:: Selected excerpt
The connection method between the electrode tab 123 and the electrode lead 124 is not particularly limited. For example, the electrode tab 123 may be connected to the electrode lead 124 by welding. A portion of the electrode lead 124 is exposed to the outside of the pouch case 110, and the electrode lead 124 exposed to the outside of the pouch case 110 may be electrically connected to an external terminal.

In an embodiment, in a state in which the electrode lead 124 is drawn out of the pouch case 110, the first resin layers of the case body portion 111 and the cover portion 112 face each other and are thermally fused, thereby forming a sealing portion 130. Although not particularly limited, the sealing portion 130 may be formed along the outer circumference of the pouch case 110, and as described above, the sealing portion 130 may be formed on three or four sides of the pouch. In detail, the sealing portion 130 may be formed on the outer circumferential surface of the pouch case 110 from which the electrode lead 124 is drawn out.

In the case of a secondary battery, when the internal temperature rises during battery operation, the electrolyte evaporates or a gas is generated due to a side reaction between the electrolyte and the electrode. A thermal runaway phenomenon in which the pouch expands due to an increase in internal pressure of the battery may occur. When such a thermal runaway phenomenon occurs in any one battery, heat is propagated to an adjacent battery, causing a chain of thermal runaway and fire.

Accordingly, as an embodiment of the disclosed technology, by forming a vent capable of discharging gas and electrolyte in the pouch case 110 when a thermal runaway phenomenon reaching a specific temperature or higher occurs, thermal runaway may be prevented, thereby maintaining stable battery performance and improving the safety of batteries by preventing explosions and the like.

To this end, according to an embodiment of the disclosed technology, as illustrated in FIG. 2, a polymer compound layer 140 including a polymer compound of which the volume is changed by heat may be provided on the surface of the electrode lead 124.

The polymer compound layer 140 formed on the surface of the electrode lead 124 may include a polymer compound of which the volume changes as the internal temperature of the battery increases. In detail, the polymer compound may be a thermally expandable polymer compound or a heat-shrinkable polymer compound.

The temperature at which the volume of the polymer compound layer 140 changes is not particularly limited, but may be 80° C. or higher, for example, 80° C. or higher, 85° C. or higher, 90° C. or higher, or 100° C. or higher. On the other hand, the upper limit of the temperature at which the volume of the polymer compound layer changes is not particularly limited, and may be 130° C. or less, for example, 120° C. or less. When the volume changes due to heat at a temperature of 130° C. or lower, even after heat is generated in the cell, the sealing may be released to discharge the gas and electrolyte inside of the battery, preventing thermal propagation to the adjacent cell due to additional heat diffusion. In addition, when the volume of the polymer compound layer changes at a temperature of 120° C. or less, occurrence of a thermal runaway situation may be prevented in advance.
::::
:: Data provided
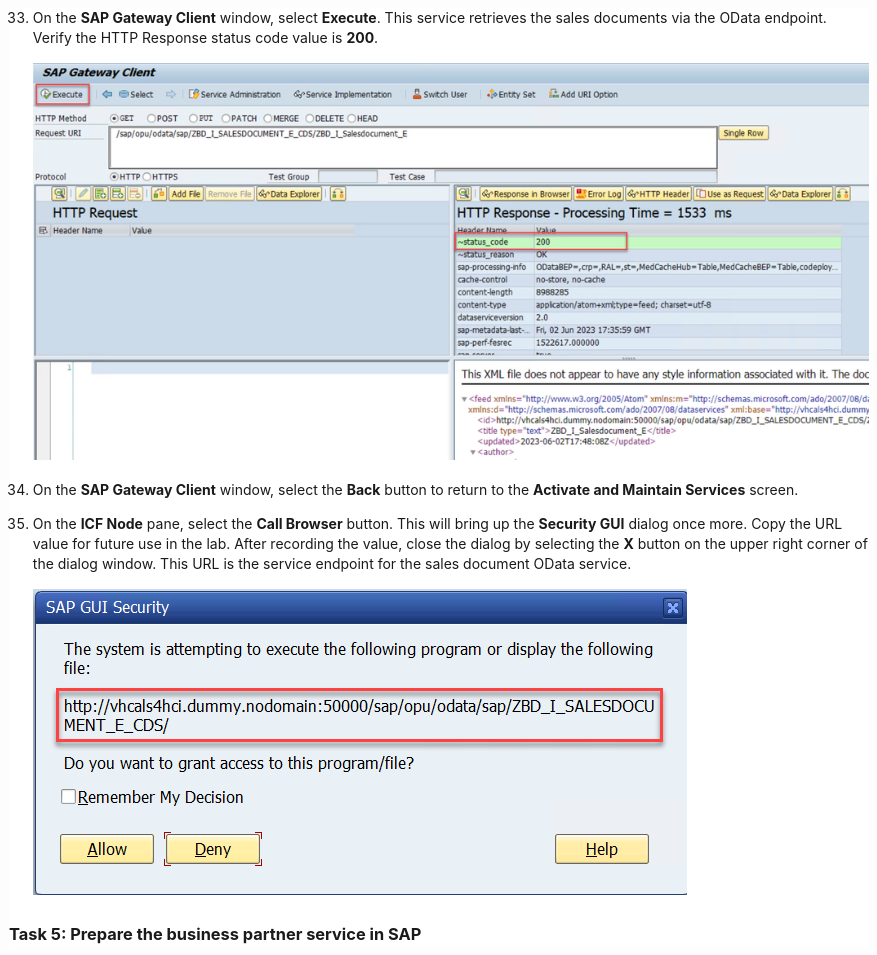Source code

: 33. On the **SAP Gateway Client** window, select **Execute**. This service retrieves the sales documents via the OData endpoint. Verify the HTTP Response status code value is **200**.

    ![The SAP Gateway Client window displays with the Execute button highlighted. The HTTP Response status code is 200.](media/sapvm_sapgui_entitysetodataresult.png "EntitySet OData service execution results")

34. On the **SAP Gateway Client** window, select the **Back** button to return to the **Activate and Maintain Services** screen.

35. On the **ICF Node** pane, select the **Call Browser** button. This will bring up the **Security GUI** dialog once more. Copy the URL value for future use in the lab. After recording the value, close the dialog by selecting the **X** button on the upper right corner of the dialog window. This URL is the service endpoint for the sales document OData service.

    ![The SAP GUI Security dialog displays with the URL value highlighted.](media/sapvm_sapgui_sapguisecuritydialog.png "Service endpoint")

### Task 5: Prepare the business partner service in SAP
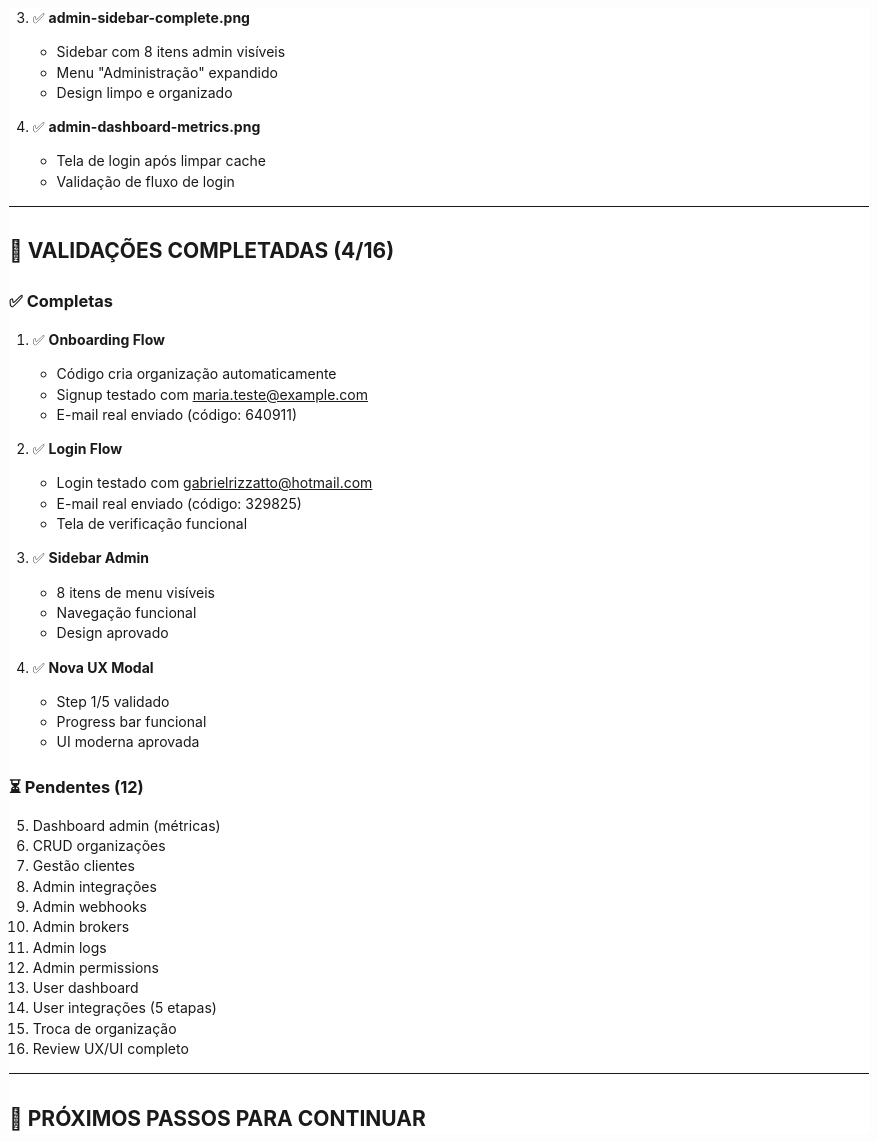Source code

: 3. ✅ **admin-sidebar-complete.png**
   - Sidebar com 8 itens admin visíveis
   - Menu "Administração" expandido
   - Design limpo e organizado

4. ✅ **admin-dashboard-metrics.png**
   - Tela de login após limpar cache
   - Validação de fluxo de login

---

## 🎯 VALIDAÇÕES COMPLETADAS (4/16)

### ✅ Completas
1. ✅ **Onboarding Flow**
   - Código cria organização automaticamente
   - Signup testado com maria.teste@example.com
   - E-mail real enviado (código: 640911)

2. ✅ **Login Flow**  
   - Login testado com gabrielrizzatto@hotmail.com
   - E-mail real enviado (código: 329825)
   - Tela de verificação funcional

3. ✅ **Sidebar Admin**
   - 8 itens de menu visíveis
   - Navegação funcional
   - Design aprovado

4. ✅ **Nova UX Modal**
   - Step 1/5 validado
   - Progress bar funcional
   - UI moderna aprovada

### ⏳ Pendentes (12)
5. Dashboard admin (métricas)
6. CRUD organizações
7. Gestão clientes
8. Admin integrações
9. Admin webhooks
10. Admin brokers
11. Admin logs
12. Admin permissions
13. User dashboard
14. User integrações (5 etapas)
15. Troca de organização
16. Review UX/UI completo

---

## 🚀 PRÓXIMOS PASSOS PARA CONTINUAR
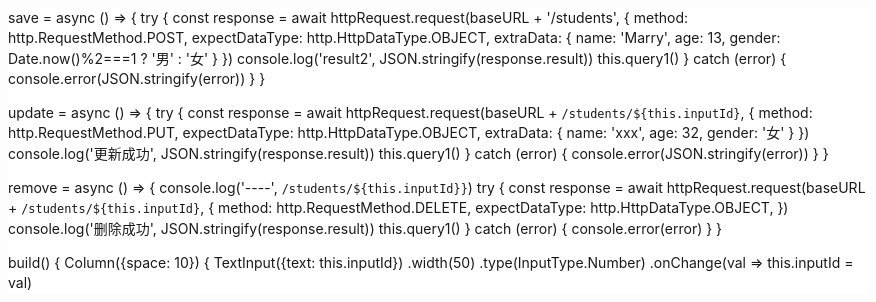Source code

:  save = async () => {
    try {
      const response = await httpRequest.request(baseURL + '/students', {
        method: http.RequestMethod.POST,
        expectDataType: http.HttpDataType.OBJECT,
        extraData: {
          name: 'Marry',
          age: 13,
          gender: Date.now()%2===1 ? '男' : '女'
        }
      })
      console.log('result2', JSON.stringify(response.result))
      this.query1()
    } catch (error) {
      console.error(JSON.stringify(error))
    }
  }

  update = async () => {
    try {
      const response = await httpRequest.request(baseURL + `/students/${this.inputId}`, {
        method: http.RequestMethod.PUT,
        expectDataType: http.HttpDataType.OBJECT,
        extraData: {
          name: 'xxx',
          age: 32,
          gender: '女'
        }
      })
      console.log('更新成功', JSON.stringify(response.result))
      this.query1()
    } catch (error) {
      console.error(JSON.stringify(error))
    }
  }

  remove = async () => {
    console.log('----', `/students/${this.inputId}}`)
    try {
      const response = await httpRequest.request(baseURL + `/students/${this.inputId}`, {
        method: http.RequestMethod.DELETE,
        expectDataType: http.HttpDataType.OBJECT,
      })
      console.log('删除成功', JSON.stringify(response.result))
      this.query1()
    } catch (error) {
      console.error(error)
    }
  }

  build() {
    Column({space: 10}) {
      TextInput({text: this.inputId})
        .width(50)
        .type(InputType.Number)
        .onChange(val => this.inputId = val)
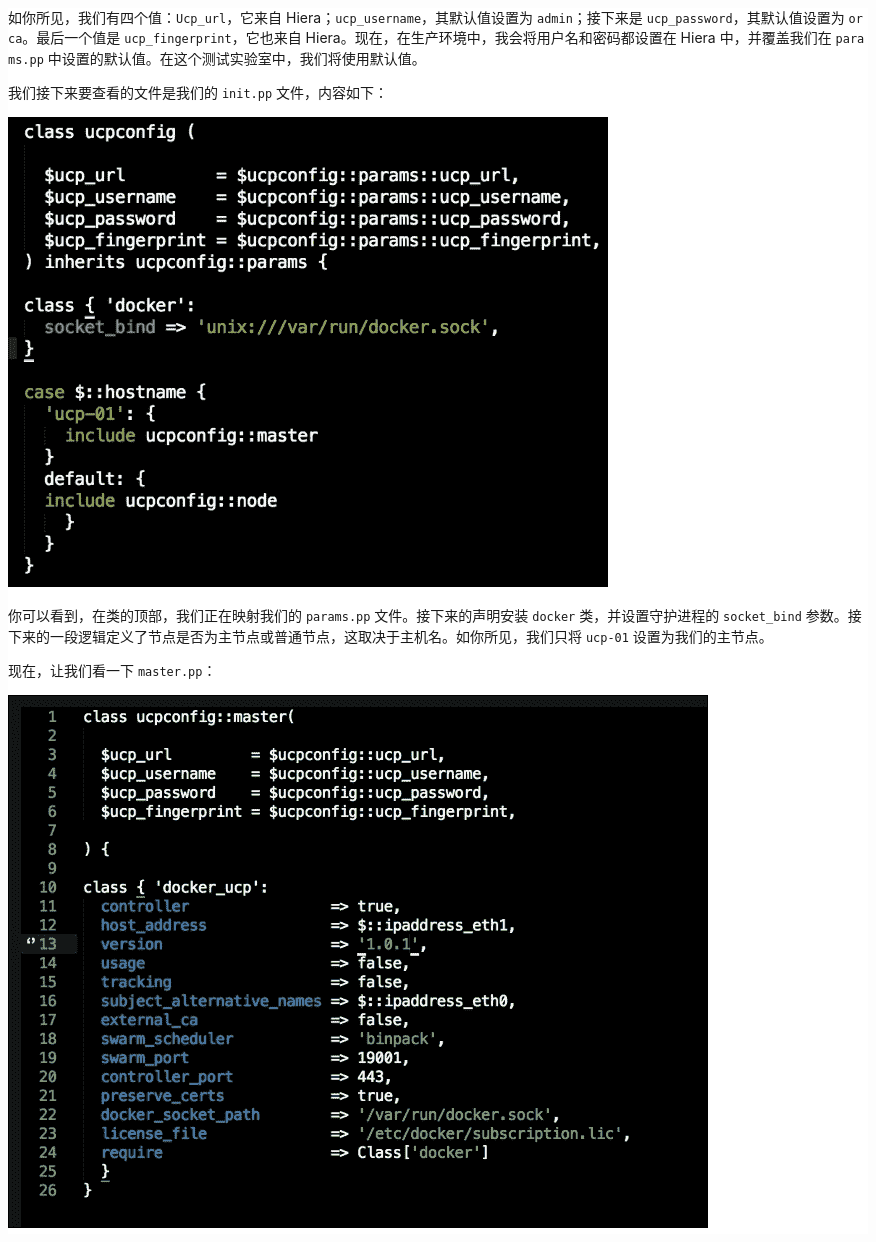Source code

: 如你所见，我们有四个值：`Ucp_url`，它来自 Hiera；`ucp_username`，其默认值设置为 `admin`；接下来是 `ucp_password`，其默认值设置为 `orca`。最后一个值是 `ucp_fingerprint`，它也来自 Hiera。现在，在生产环境中，我会将用户名和密码都设置在 Hiera 中，并覆盖我们在 `params.pp` 中设置的默认值。在这个测试实验室中，我们将使用默认值。

我们接下来要查看的文件是我们的 `init.pp` 文件，内容如下：

![编码](img/B05201_07_30.jpg)

你可以看到，在类的顶部，我们正在映射我们的 `params.pp` 文件。接下来的声明安装 `docker` 类，并设置守护进程的 `socket_bind` 参数。接下来的一段逻辑定义了节点是否为主节点或普通节点，这取决于主机名。如你所见，我们只将 `ucp-01` 设置为我们的主节点。

现在，让我们看一下 `master.pp`：

![编码](img/B05201_07_31.jpg)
::::
Problem A
Update the battery excerpt from "To this end, according" to "heat-shrinkable polymer compound.", replacing "polymer compound layer" with "thermal response layer" throughout.
Problem B
Answer these questions from the battery excerpt:
(i) By what method may the electrode tab 123 be connected to the electrode lead 124?
(ii) On how many sides of the pouch may the sealing portion 130 be formed?
(iii) Which two kinds of polymer compound may the polymer compound layer 140 contain?
Problem C
Condense the paragraph of the battery excerpt beginning "In the case of a secondary battery" while keeping its main facts.
The data above is separate material from the battery excerpt.

Written solution A
To this end, according to an embodiment of the disclosed technology, as illustrated in FIG. 2, a thermal response layer 140 including a polymer compound of which the volume is changed by heat may be provided on the surface of the electrode lead 124.

The thermal response layer 140 formed on the surface of the electrode lead 124 may include a polymer compound of which the volume changes as the internal temperature of the battery increases. In detail, the polymer compound may be a thermally expandable polymer compound or a heat-shrinkable polymer compound.

Written solution B
(i) By welding.
(ii) On three or four sides.
(iii) A thermally expandable polymer compound or a heat-shrinkable polymer compound.

Written solution C
When the internal temperature of a secondary battery rises during operation, the electrolyte evaporates, or a side reaction between the electrolyte and the electrode generates gas. The resulting rise in internal pressure can expand the pouch, which is a thermal runaway phenomenon. Heat from one battery in thermal runaway can spread to an adjacent battery and cause a chain of thermal runaway and fire.